Cada acidente aéreo, ataque terrorista e desastre natural pode trazer novos conhecimentos sobre várias questões – como, por exemplo, sobre qual o melhor local para montar um necrotério temporário, como coletar e categorizar restos fragmentados das vítimas e qual o método mais preciso para identificá-las.

Identificação de vítimas

Quando ocorre um desastre como o do prédio Grenfell, há duas vertentes distintas para o processo de identificação das vítimas.

Um deles é reunir o máximo de informações possíveis sobre vítimas com parentes e amigos, incluindo a coleta de registros médicos e odontológicos.

A outra vertente de identificação envolve coletar informações dos próprios corpos.

Essas equipes registram todos os detalhes antes de movê-las para um necrotério designado.

Quando corpos são levados para o necrotério, os especialistas tentam identificá-los de acordo com os padrões estabelecidos pela Interpol. Isso significa que a identificação deve ser feita usando registros dentários, impressões digitais ou DNA. Implantes médicos que carregam números de série, como marca-passos ou substituições de quadril, podem ser usados como identificadores secundários, assim como cicatrizes, marcas e tatuagens.

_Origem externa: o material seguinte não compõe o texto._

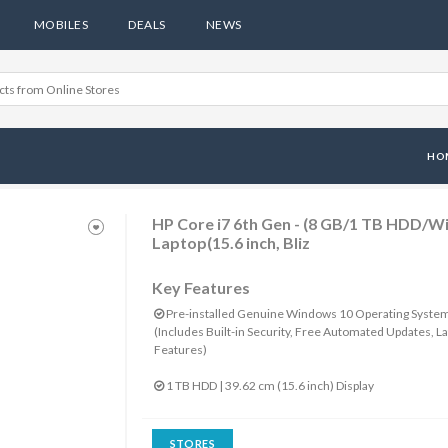
MOBILES
DEALS
NEWS
HO
HP Core i7 6th Gen - (8 GB/1 TB HDD/
Laptop(15.6 inch, Bliz
Key Features
Pre-installed Genuine Windows 10 Operating Syste
(Includes Built-in Security, Free Automated Updates, La
Features)
1 TB HDD | 39.62 cm (15.6 inch) Display
STORES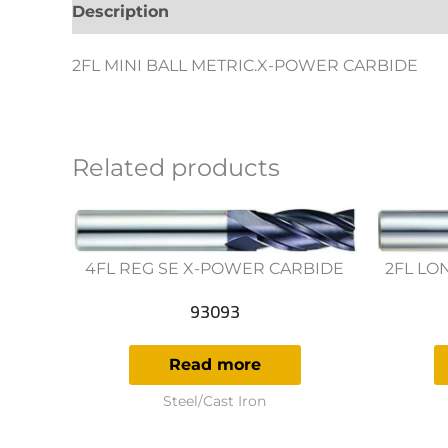
Description
Additional information
Revie
2FL MINI BALL METRIC.X-POWER CARBIDE
Related products
4FL REG SE X-POWER CARBIDE
2FL LO
93093
Read more
Steel/Cast Iron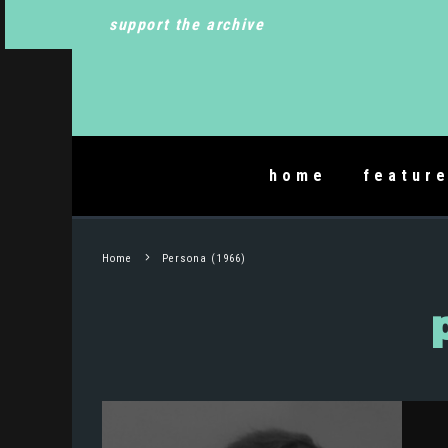
support the archive
home
featur
Home
Persona (1966)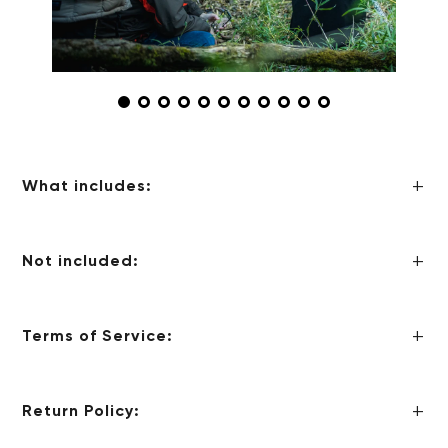
What includes:
Not included:
Terms of Service:
Return Policy: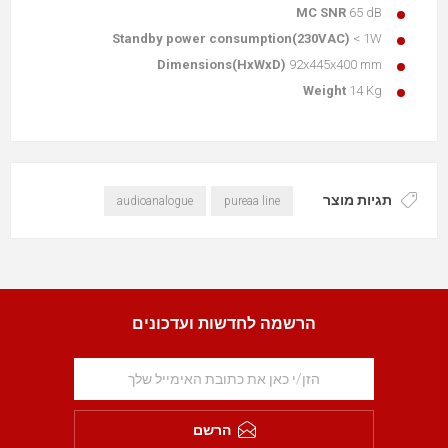
MC SNR
65 dB
Standby power consumption(230VAC)
< 1W
Dimensions(HxWxD)
92x445x400 mm
Weight
14 Kg
תגיות מוצר
audioanalogue
pureaa line
הרשמה לחדשות ועדכונים
הרשם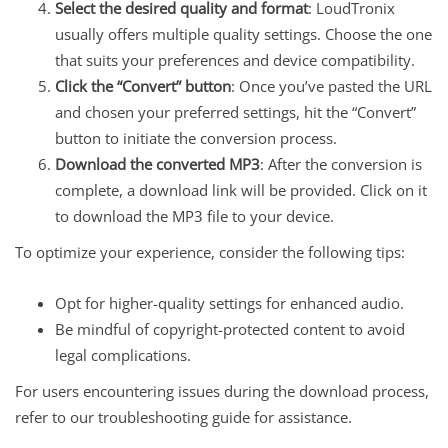
Select the desired quality and format
: LoudTronix
usually offers multiple quality settings. Choose the one
that suits your preferences and device compatibility.
Click the “Convert” button
: Once you’ve pasted the URL
and chosen your preferred settings, hit the “Convert”
button to initiate the conversion process.
Download the converted MP3
: After the conversion is
complete, a download link will be provided. Click on it
to download the MP3 file to your device.
To optimize your experience, consider the following tips:
Opt for higher-quality settings for enhanced audio.
Be mindful of copyright-protected content to avoid
legal complications.
For users encountering issues during the download process,
refer to our troubleshooting guide for assistance.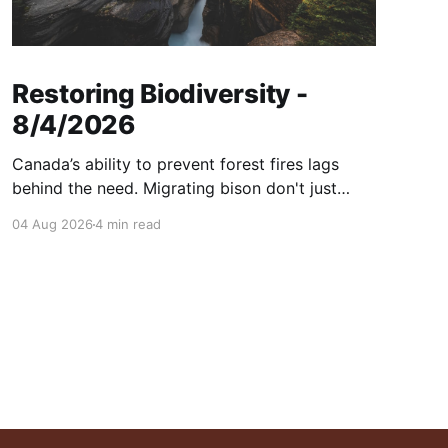
Restoring Biodiversity -
8/4/2026
Canada’s ability to prevent forest fires lags
behind the need. Migrating bison don't just
consume grass—they help create healthier
04 Aug 2026
4 min read
grasslands. And more...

No caso da Grenfell Tower – como poderá ser no do Wilton Paes de Almeida – vários fatores complicaram o processo de identificação das vítimas.

A primeira é que incêndios são considerados desastres «abertos». Um desastre «fechado» é uma situação como um acidente de avião, em que se sabe exatamente o número de passageiros e tripulantes a bordo.

Desastres abertos são mais difíceis. Os investigadores podem apenas ter uma estimativa de quem estava presente no local, o que restringe a coleta de referências para DNA, impressões digitais ou registros dentários.

A intensidade do incêndio também representa um imenso desafio para os peritos forenses. A médica legista Diona Wilcox descreveu a cena dentro do bloco do Grenfell como «apocalíptica».

A cientista forense Denise Syndercombe-Court, do Kings College London, diz que em alguns desastres sobram apenas «fragmentos de ossos» dos corpos.